*** INFORMATION SUPPLIED Section Begins ***

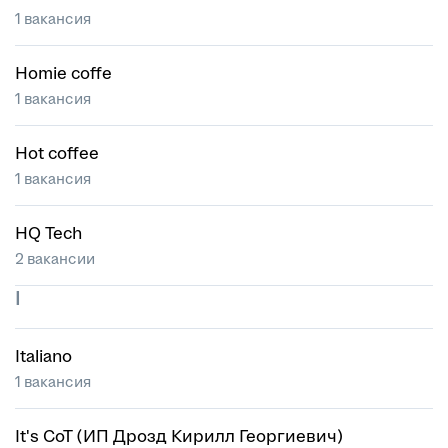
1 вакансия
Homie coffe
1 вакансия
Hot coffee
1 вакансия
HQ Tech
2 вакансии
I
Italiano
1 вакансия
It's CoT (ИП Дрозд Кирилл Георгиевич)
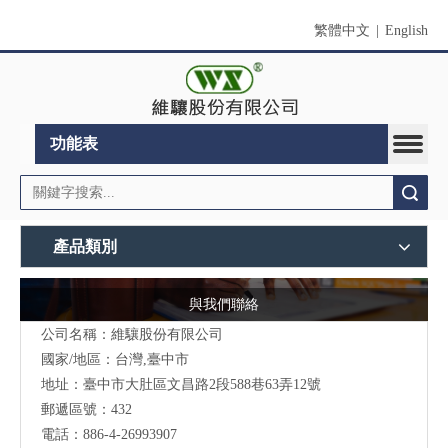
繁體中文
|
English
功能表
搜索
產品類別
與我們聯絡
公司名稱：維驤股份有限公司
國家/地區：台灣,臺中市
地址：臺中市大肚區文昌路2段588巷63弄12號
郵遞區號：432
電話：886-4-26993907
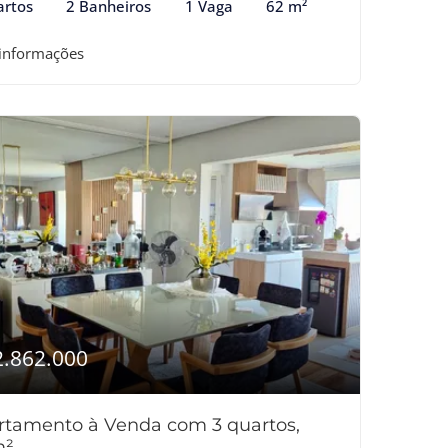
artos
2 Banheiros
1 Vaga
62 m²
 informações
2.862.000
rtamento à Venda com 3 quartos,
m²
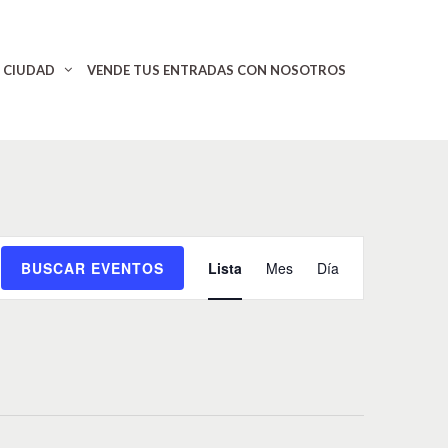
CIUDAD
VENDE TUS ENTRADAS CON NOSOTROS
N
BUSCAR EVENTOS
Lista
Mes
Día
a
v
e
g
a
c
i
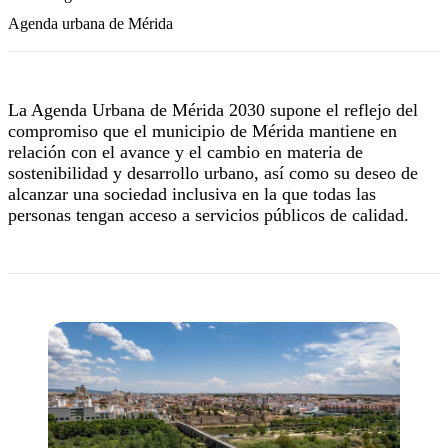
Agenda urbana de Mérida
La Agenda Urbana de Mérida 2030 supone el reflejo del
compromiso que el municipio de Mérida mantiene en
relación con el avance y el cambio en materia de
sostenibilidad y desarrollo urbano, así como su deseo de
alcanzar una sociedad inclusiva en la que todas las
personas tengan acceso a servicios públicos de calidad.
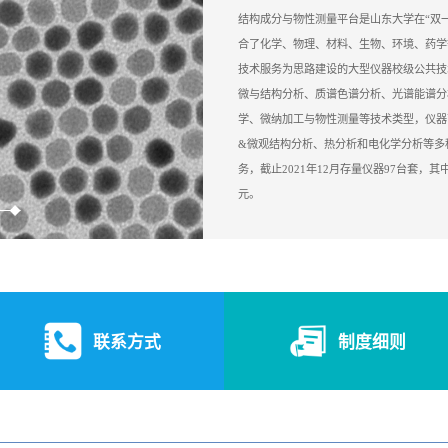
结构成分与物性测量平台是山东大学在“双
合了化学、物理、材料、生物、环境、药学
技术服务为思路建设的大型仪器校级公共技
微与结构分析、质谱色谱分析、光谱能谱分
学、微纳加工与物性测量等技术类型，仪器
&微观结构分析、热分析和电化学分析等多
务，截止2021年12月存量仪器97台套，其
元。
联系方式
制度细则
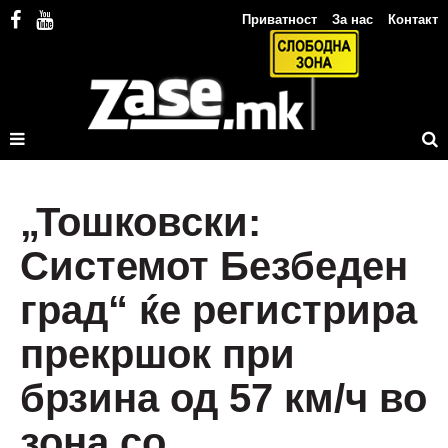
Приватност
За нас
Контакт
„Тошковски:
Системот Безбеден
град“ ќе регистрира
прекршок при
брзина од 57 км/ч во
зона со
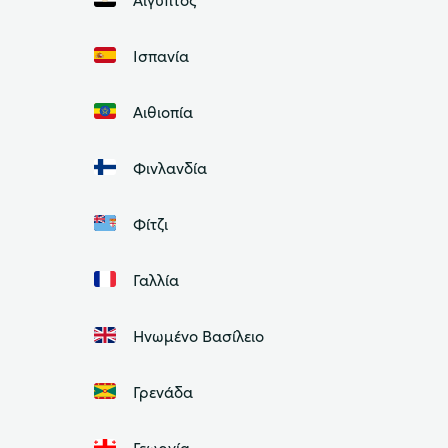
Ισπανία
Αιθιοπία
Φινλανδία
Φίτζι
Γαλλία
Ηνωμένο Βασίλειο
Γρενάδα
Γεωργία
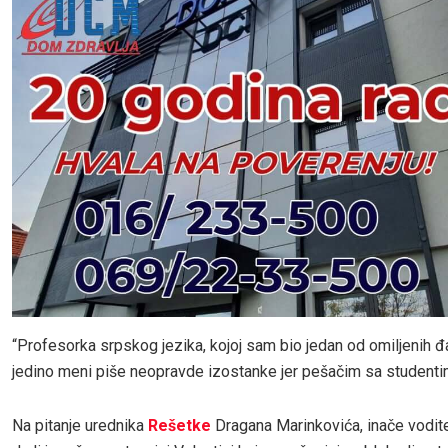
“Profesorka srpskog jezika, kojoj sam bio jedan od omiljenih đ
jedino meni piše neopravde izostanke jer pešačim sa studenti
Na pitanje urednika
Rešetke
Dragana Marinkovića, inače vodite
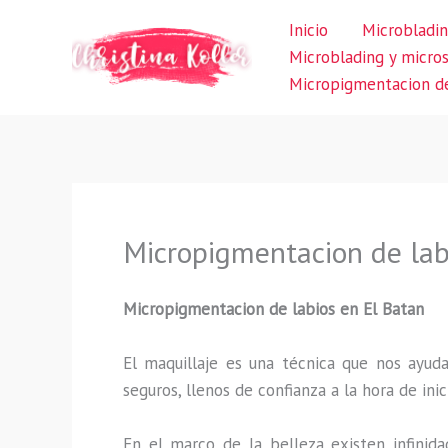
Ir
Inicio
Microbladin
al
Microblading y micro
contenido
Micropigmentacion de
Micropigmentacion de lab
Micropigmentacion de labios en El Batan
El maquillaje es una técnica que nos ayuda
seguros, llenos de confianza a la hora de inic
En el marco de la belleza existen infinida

*** INFORMATION SUPPLIED Section Ends ***

BRIEF:
Across the entries, work out how many lines hold the word "Agenda". Reply with that number only.

RESPONSE TO THE TASK:
2